I am thrilled that I can see all these changes only after a few days. Of course, being a posture alignment specialist, I have a benefit of understanding what I am doing. I cannot guarantee that every person will have the same results. But this experience gives me a hope. Maybe by combining Egoscue and Gokhale techniques we can achieve a perfect posture after all. I am going to try and will keep you posted.

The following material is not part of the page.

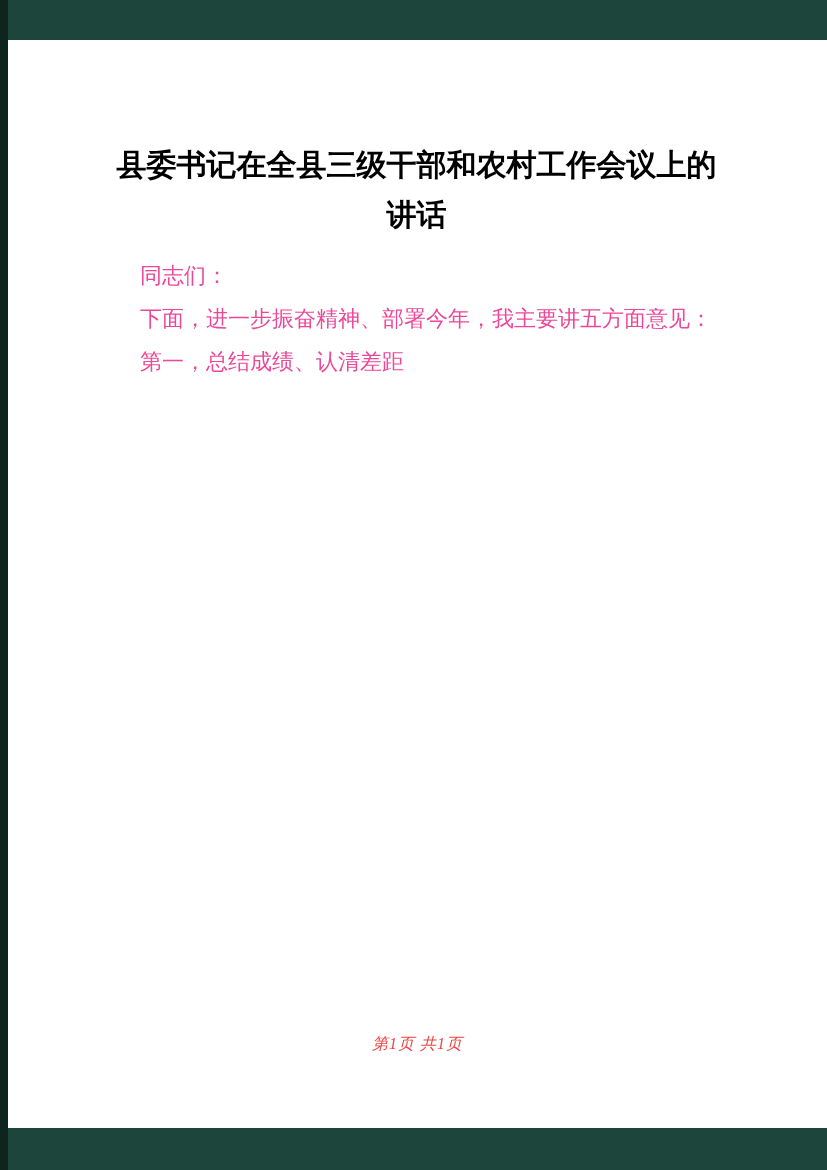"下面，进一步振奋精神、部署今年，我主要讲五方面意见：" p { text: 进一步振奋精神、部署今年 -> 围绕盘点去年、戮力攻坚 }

Be Upright.  Be Happy. Live Pain Free.

Click here to learn more about my Upright Posture Fitness Studio in Hudson, MA

Picture of Natalia Dashkovskaya

Natalia Dashkovskaya

3 Responses

  1. I, too, am trying to combine the Gokhale and Egoscue methods. What I’m worried about is that they seem to presuppose 2 different ideal endpoints. Esther speaks of wanting the feet pointed out 10-15 degrees and of having a somewhat anteverted pelvis. The Egoscue method though seems to want feet pointed straight ahead, and its picture of dysfunctional Condition I (with feet pointed out and an anteverted perlvis) seems not too far from what it seems Esther recommends. I’m just worried that by doing both routines I’ll be working at cross purposes. I’d welcome any ideas you have on this. Thanks!

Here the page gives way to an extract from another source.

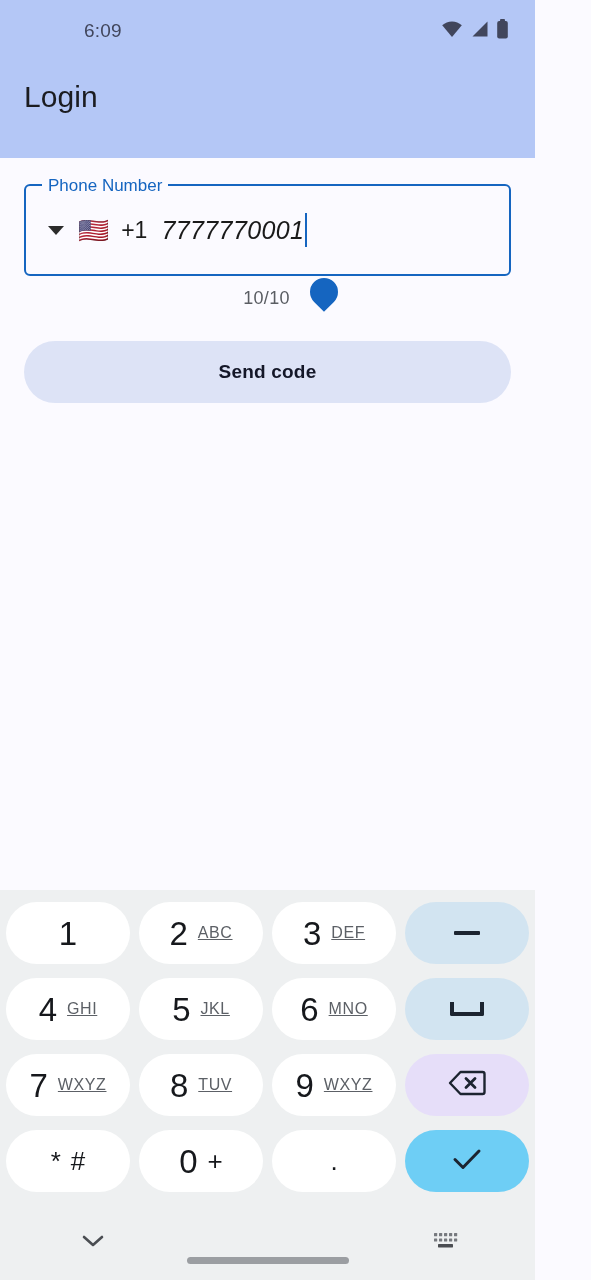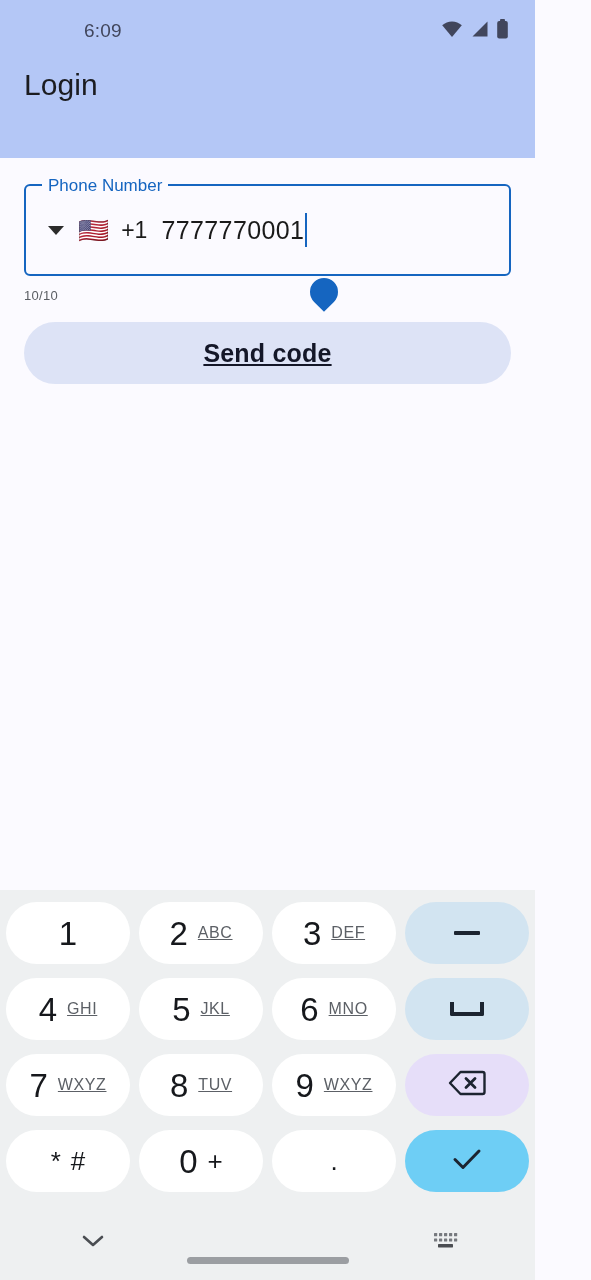"Login" .appbar-title { margin-top: 6px -> 18px }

    1. Thank you for a very important and relevant question. When I took the Gokhale method class I was really bothered by the idea of promoting the everted feet and anterior pelvic tilt. While a SLIGHTLY anterior pelvis is considered a norm even by Egoscue, I could not agree with the everted feet. I did a lot of research and came across the work of Katy Bowman, who is a biomechanist by training and is also working on postural alignment. I highly recommend reading two of her books: “Alignment Matters” and “Every Woman’s Guide to Foot Pain Relief” – they made it very clear to me that feet parallel IS a proper feet alignment, sorry Esther. Katy Bowman’s work on foot health is also very much in line with the work of Dr.Ray McClanahan who is highly endorsed by the Egoscue university. Look him up on the youtube, it will be an eye opener. Returning back to the anterior pelvis and feet position, I use Esther’s recommendations only as an overall picture of proper posture and make it clear that foot position should be different. She is right on target with neutral spine, vertical alignment from the side view, shoulder position, and rib anchor. It’s complimentary to the Egoscue method as I find that Egoscue does not teach what the body alignment should be outside the exercise menus and how to correct it during the day. I still use Esther’s recommendations myself for sitting and standing (minus everted feet). But for me, Katy Bowman’s work put it all together. I even got certified as a Healthy Foot Practitioner after taking her online training course. I hope you will find this helpful.

  2. I found both of your articles comparing the two methods very helpful confirming my own experience. After 5 months of PT, the nervy pain in right buttock was worsening, and after two visits and an MRI the pain specialist I’d been referred to still felt it was a muscle-soft tissue problem. In one session with an Egoscue therapist I got an immediate reduction of pain. (I’d done the Pain-Free book exercises over the years but the ones in the book didn’t address my specific conditions.) The pain doctor’s practice sold Esther Gokhale’s book, which I bought. The Egoscue therapist agreed the approaches were complimentary and after 8 sessions I’m a week into the 6 week Gokhale Foundations class. I am continuing with Egoscue to see if I can avoid knee replacement and regain ability to walk and dance to a reasonable level at age 74. Thanks for your articles.